The ctid represents the physical storage location of the row on disk. Something like (5,8) could be thought of as page 5 + (offset 8 x row width). By looking at this we can know the position of the last written row, which means we'll know if a new row is being written of if the row is being reused.

For example, the last row written to the users table is (5,8).

front_desk_development=# select MAX(ctid) from users;
  max
-------
 (5,8)
(1 row)

Time: 0.352 ms

If I insert a row in to the database, see how the page offset increases from 8 to 9.

front_desk_development=# insert into users ("email", "created_at", "updated_at") values ('luke@talesa.net', NOW(), NOW());
INSERT 0 1
Time: 2.611 ms
front_desk_development=# select MAX(ctid) from users;
  max
-------
 (5,9)
(1 row)
Time: 0.390 ms

Let's try it in a transaction and see at what point in the lifecycle we write out a new row. Let's begin the transaction and check that our ctid hasn't changed.

front_desk_development=# begin transaction;
BEGIN
Time: 0.171 ms
front_desk_development=# select MAX(ctid) from users;
  max
-------
 (5,9)
(1 row)
Time: 0.333 ms

Let's insert the row and see what happens. I was expecting that things weren't written out until the transaction is commited, but we can see that our offset has incremented.

front_desk_development=# insert into users ("email", "created_at", "updated_at") values ('luke@talesa.net', NOW(), NOW());
INSERT 0 1
Time: 0.452 ms
front_desk_development=# select MAX(ctid) from users;
  max
--------
 (5,10)
(1 row)
Time: 1.050 ms

As expected calling commit has no affect on the max ctid.

front_desk_development=# commit;
COMMIT
Time: 2.222 ms
front_desk_development=# select MAX(ctid) from users;
  max
--------
 (5,10)
(1 row)

Time: 0.378 ms

Let's try again by doing an insert inside a transaction and see what happens when we rollback.

front_desk_development=# begin transaction;
BEGIN
Time: 0.179 ms
front_desk_development=# insert into users ("email", "created_at", "updated_at") values ('luke@talesa.net', NOW(), NOW());
INSERT 0 1
Time: 3.475 ms
front_desk_development=# select MAX(ctid) from users;
  max
--------
 (5,11)
(1 row)

Time: 0.834 ms

As before our data is written to disk immediately.

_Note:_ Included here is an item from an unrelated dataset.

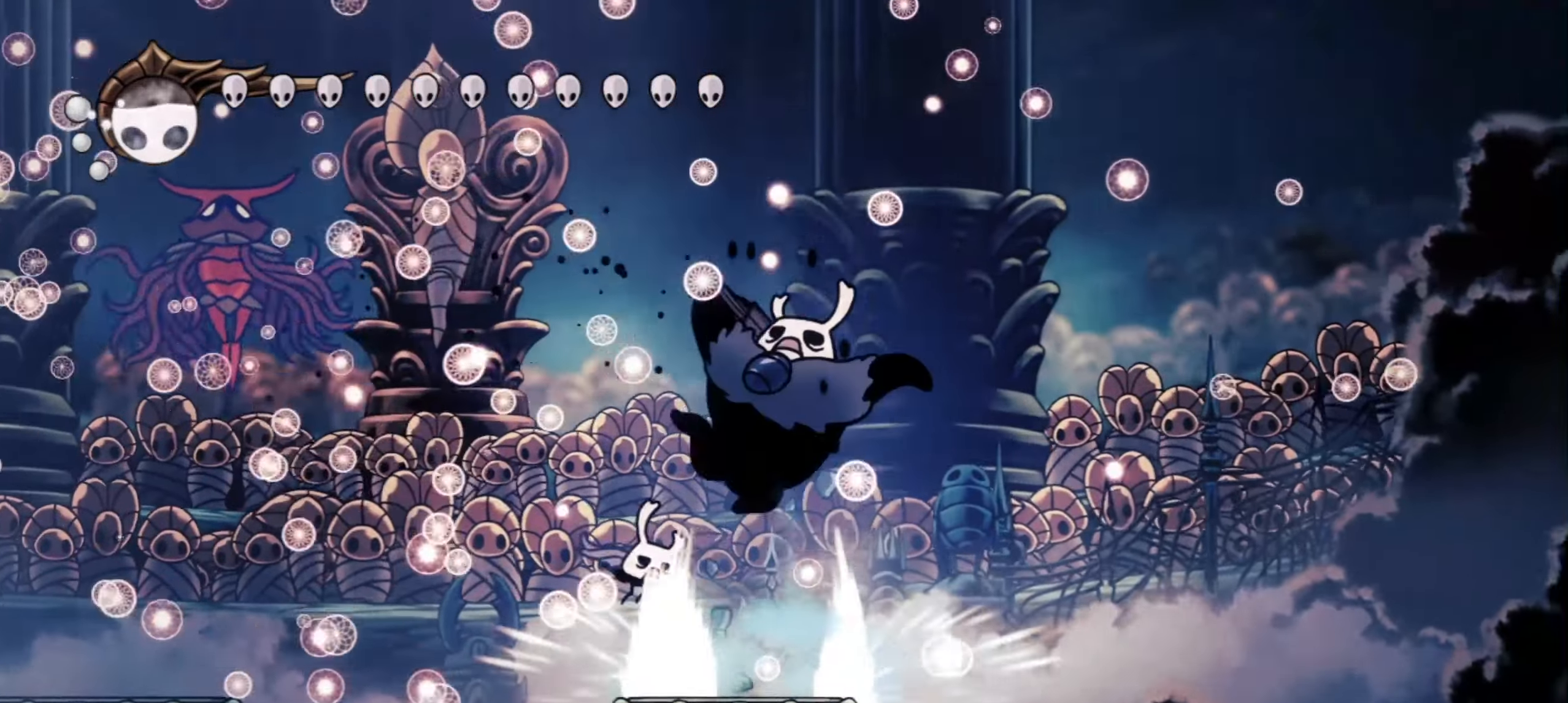
{"keys": ["c", "left", "z"], "events": [[417, "c", "down"]]}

front_desk_development=# rollback;
ROLLBACK
Time: 0.239 ms
front_desk_development=# select MAX(ctid) from users;
  max
--------
 (5,10)
(1 row)

Time: 0.486 ms

The highest available ctid has gone back to before we started the transaction. I'd think this is the equivalent of deleting a row. Let's see what happens when we delete the last row (highest id) of the table.

front_desk_development=# select MAX(ctid) from users;
  max
--------
 (5,10)
(1 row)

Time: 0.353 ms
front_desk_development=#  DELETE FROM users where id=(SELECT MAX(id) from users);
DELETE 1
Time: 2.549 ms
front_desk_development=# select MAX(ctid) from users;
  max
--------
 (5,9)
(1 row)

Time: 0.390 ms

Now that we deleted the row, let's see if postgres reuses the position (5,10) on disk.

front_desk_development=# insert into users ("email", "created_at", "updated_at") values ('luke@talesa.net', NOW(), NOW());
INSERT 0 1
Time: 2.641 ms
front_desk_development=# select MAX(ctid) from users;
  max
--------
 (5,12)
(1 row)

Time: 0.359 ms

Of course it doesn't, it skips to the next clean offset on the page.

This definitely incentivises avoiding unnecessary updates when working with rails. The following example will make 2 writes:

user.update_attribute(:email, "test@example.com")
user.update_attribute(:first_name, "Guy")

This example will only make a single write to the table.

# Note: You could also use update_attributes
user.email = "test@example.com"
user.first_name = "Guy"
user.save

The difference here is small, but imagine a workflow where we save after each attribute is changed or ActiveRecord workflows where callbacks are making various writes - that could result in 10s or 100s of written and then deleted rows in the database. Postgres reclaims the deleted rows using autovacuum, but avoiding unnecesarry writes means we'll get better performance from our database servers.